THE PROBLEM:
Rewrite the records from the start through the line with "5: (590, 3)", putting "shown" in place of "visible" and leaving all else as it is.

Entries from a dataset
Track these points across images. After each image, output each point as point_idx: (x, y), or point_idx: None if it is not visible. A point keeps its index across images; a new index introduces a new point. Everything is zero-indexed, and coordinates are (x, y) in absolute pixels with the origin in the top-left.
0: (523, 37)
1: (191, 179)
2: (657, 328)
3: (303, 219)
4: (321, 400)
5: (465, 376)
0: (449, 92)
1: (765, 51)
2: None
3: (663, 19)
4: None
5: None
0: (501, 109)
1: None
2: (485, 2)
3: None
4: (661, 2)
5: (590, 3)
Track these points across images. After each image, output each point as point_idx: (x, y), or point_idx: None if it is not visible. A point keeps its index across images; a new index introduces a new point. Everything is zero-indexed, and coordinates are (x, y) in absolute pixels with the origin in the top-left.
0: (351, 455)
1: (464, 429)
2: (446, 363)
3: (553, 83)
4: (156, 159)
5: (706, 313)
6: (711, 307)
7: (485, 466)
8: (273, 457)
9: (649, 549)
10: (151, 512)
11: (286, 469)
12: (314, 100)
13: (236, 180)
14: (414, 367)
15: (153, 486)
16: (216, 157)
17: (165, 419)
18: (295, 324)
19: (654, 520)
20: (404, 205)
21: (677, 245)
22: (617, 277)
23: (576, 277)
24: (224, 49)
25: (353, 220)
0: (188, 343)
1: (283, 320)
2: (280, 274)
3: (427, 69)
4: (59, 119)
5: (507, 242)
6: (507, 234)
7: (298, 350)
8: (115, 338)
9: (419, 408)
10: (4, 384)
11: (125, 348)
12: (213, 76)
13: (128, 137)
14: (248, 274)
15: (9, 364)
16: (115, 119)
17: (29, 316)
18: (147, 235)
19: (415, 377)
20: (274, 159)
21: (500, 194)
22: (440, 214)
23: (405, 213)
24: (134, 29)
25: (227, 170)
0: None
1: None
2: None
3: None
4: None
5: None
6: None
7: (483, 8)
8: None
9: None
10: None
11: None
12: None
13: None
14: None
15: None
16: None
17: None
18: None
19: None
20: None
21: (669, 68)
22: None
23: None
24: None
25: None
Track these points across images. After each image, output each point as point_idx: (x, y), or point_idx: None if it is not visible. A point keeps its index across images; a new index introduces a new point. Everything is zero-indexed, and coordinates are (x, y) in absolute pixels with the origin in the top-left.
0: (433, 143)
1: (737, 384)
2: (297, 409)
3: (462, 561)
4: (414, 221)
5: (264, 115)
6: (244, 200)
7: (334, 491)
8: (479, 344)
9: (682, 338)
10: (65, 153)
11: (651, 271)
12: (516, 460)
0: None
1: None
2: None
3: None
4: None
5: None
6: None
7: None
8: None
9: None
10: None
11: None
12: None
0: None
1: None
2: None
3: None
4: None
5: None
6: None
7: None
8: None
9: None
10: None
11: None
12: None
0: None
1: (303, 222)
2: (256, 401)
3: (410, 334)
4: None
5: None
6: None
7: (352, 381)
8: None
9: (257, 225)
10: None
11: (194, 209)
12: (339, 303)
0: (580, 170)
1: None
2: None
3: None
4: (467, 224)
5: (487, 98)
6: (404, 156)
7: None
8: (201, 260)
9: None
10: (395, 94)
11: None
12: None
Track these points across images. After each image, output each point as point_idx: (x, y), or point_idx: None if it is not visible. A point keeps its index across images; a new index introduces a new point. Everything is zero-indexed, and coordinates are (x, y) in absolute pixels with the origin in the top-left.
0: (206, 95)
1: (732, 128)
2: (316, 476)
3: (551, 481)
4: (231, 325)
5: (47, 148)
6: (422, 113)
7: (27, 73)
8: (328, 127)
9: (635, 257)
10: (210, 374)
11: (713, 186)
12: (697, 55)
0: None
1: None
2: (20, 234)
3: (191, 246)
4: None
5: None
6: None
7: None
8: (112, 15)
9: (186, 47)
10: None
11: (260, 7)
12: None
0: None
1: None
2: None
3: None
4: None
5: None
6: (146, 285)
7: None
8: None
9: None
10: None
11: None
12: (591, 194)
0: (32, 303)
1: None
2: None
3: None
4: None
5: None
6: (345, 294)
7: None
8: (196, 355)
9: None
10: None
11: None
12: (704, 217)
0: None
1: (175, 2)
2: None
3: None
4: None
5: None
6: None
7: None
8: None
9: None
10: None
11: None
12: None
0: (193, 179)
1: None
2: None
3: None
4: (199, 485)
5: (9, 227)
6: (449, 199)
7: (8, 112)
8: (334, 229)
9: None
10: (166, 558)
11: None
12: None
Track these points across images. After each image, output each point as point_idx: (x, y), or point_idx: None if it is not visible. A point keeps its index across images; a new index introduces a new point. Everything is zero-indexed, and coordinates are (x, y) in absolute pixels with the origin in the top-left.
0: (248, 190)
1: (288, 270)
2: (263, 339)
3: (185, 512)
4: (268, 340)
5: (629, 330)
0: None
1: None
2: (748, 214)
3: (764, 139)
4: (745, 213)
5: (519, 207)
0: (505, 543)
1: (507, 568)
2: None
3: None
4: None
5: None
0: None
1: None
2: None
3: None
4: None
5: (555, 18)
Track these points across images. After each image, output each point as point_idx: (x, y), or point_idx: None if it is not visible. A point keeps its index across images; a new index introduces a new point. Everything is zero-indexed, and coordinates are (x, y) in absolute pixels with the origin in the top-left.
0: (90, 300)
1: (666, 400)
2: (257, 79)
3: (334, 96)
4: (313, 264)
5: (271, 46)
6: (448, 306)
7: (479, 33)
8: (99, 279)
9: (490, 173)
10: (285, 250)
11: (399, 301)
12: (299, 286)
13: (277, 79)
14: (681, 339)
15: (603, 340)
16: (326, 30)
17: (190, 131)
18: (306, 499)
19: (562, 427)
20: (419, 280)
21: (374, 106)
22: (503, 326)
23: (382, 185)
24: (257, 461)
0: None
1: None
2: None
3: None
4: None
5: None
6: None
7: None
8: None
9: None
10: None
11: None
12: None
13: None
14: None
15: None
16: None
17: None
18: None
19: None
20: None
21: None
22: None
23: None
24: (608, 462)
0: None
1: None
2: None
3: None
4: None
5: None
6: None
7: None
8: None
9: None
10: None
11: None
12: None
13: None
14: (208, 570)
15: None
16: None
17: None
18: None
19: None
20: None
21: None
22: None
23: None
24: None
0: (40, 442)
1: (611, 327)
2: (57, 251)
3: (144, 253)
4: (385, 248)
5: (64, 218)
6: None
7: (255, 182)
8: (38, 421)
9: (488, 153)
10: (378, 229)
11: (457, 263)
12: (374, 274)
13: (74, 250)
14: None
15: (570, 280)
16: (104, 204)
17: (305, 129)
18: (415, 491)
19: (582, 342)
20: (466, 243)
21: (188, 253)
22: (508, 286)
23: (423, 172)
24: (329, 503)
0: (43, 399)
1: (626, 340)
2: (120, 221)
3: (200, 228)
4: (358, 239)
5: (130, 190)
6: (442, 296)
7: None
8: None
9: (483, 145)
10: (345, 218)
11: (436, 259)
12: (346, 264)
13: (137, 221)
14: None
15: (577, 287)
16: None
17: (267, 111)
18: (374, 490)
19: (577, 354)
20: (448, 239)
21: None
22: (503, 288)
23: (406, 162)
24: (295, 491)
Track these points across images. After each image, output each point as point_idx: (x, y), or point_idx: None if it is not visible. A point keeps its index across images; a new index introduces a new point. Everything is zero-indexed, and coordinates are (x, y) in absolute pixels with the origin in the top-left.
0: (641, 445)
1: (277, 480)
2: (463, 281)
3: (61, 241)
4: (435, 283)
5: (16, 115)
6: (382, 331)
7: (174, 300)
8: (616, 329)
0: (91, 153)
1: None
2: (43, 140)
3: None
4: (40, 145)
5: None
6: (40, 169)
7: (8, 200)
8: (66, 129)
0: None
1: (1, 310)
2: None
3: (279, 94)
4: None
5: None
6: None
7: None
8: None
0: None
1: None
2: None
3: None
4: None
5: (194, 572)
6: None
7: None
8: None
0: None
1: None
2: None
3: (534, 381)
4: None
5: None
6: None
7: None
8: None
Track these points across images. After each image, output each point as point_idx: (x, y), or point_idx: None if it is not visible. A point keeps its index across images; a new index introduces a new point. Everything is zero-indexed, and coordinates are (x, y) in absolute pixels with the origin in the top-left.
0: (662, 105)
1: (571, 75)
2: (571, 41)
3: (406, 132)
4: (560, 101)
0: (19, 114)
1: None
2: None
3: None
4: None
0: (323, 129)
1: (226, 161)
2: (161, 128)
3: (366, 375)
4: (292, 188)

PROBLEM SOLUTION:
Track these points across images. After each image, output each point as point_idx: (x, y), or point_idx: None if it is not shown. A point keeps its index across images; a new index introduces a new point. Everything is zero-indexed, and coordinates are (x, y) in absolute pixels with the origin in the top-left.
0: (523, 37)
1: (191, 179)
2: (657, 328)
3: (303, 219)
4: (321, 400)
5: (465, 376)
0: (449, 92)
1: (765, 51)
2: None
3: (663, 19)
4: None
5: None
0: (501, 109)
1: None
2: (485, 2)
3: None
4: (661, 2)
5: (590, 3)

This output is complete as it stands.